Old flower stalks of New Zealand flax and lily-of-the-Nile have striking form once plucked of tattered flower parts and seed capsules. New Zealand flax stalks are tall and straight. Lily-of-the-Nile stalks are like star-bursts on sticks. If the natural color lacks appeal, they can be spray painted! Seed capsules of red flowering gum (eucalyptus) dry in loose clusters with stems that are long enough to arrange like cut flowers.

Pine-cones, magnolia grenades (seedpods) and sweetgum maces (seedpods) that fall from their stems can be drilled, and attached to sticks. There are no substitutes for real flowers, but there are no limits to creative and even weird alternatives.

Highlight: red flowering gum

We all know about the bad reputation of eucalypti, especially the notorious blue gum. They are too big, too aggressive, too messy, too structurally deficient, and in groups, they are too combustible. However, there are several eucalypti that are not only appropriate for local home gardens, but because of their resiliency, drought tolerance and adaptability to the local environment, should be more popular than they are.

Red flowering gum, Eucalyptus ficifolia (which is now known as Corymbia ficifolia), rarely gets more than 30 feet tall and broad, with a stout branch structure. It is a good street tree because the roots are usually deep and complaisant. Constantly falling leaves and seed capsules are somewhat messy, but the mess is proportionate to the compact canopy, and is probably worth the spectacular summer and autumn bloom.

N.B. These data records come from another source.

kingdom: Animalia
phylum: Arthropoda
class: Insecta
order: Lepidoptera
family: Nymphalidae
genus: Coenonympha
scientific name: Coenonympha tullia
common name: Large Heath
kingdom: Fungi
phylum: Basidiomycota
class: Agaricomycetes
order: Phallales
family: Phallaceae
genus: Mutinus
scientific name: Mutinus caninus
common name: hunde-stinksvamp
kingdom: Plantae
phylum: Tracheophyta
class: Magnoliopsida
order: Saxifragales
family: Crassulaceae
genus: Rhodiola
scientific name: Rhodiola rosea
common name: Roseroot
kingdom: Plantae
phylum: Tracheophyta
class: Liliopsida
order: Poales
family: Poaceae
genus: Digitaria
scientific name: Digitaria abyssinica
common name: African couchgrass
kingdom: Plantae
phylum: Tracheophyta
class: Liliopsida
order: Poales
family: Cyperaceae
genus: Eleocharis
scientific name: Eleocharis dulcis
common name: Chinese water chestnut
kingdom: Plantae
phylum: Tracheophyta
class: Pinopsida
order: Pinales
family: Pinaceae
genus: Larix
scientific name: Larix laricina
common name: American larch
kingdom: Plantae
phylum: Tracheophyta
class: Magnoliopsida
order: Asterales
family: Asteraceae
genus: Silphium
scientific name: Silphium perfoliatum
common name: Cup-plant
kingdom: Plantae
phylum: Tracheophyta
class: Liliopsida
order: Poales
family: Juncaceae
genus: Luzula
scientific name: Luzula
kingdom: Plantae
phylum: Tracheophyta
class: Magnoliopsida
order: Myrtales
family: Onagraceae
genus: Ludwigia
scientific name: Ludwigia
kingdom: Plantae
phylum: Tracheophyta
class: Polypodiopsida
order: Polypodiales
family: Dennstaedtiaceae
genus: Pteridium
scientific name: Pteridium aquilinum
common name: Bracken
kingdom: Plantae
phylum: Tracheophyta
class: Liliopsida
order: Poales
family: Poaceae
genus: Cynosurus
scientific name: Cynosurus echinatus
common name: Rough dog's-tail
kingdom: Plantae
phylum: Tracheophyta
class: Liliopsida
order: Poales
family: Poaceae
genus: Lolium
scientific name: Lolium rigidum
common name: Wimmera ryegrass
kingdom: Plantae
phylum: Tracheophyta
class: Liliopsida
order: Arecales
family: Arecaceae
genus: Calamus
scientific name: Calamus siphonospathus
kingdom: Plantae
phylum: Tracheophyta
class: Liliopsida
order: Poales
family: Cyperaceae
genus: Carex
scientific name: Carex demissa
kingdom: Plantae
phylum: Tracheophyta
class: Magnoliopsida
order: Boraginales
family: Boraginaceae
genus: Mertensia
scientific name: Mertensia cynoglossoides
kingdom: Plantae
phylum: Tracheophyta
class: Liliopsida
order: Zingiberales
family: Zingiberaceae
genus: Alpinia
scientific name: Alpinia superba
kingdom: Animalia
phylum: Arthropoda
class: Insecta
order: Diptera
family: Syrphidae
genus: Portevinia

Fuzzy trusses of staminate flowers are usually some shade of red, but might be pink, salmon, reddish orange or pale white. Trees must be a few years old to bloom, so color might be a surprise when young trees bloom for the first time. Profusion of bloom can be variable from year to year, or from one portion of the canopy to another. Tree size and form are also variable. Some are vigorous while others are more compact.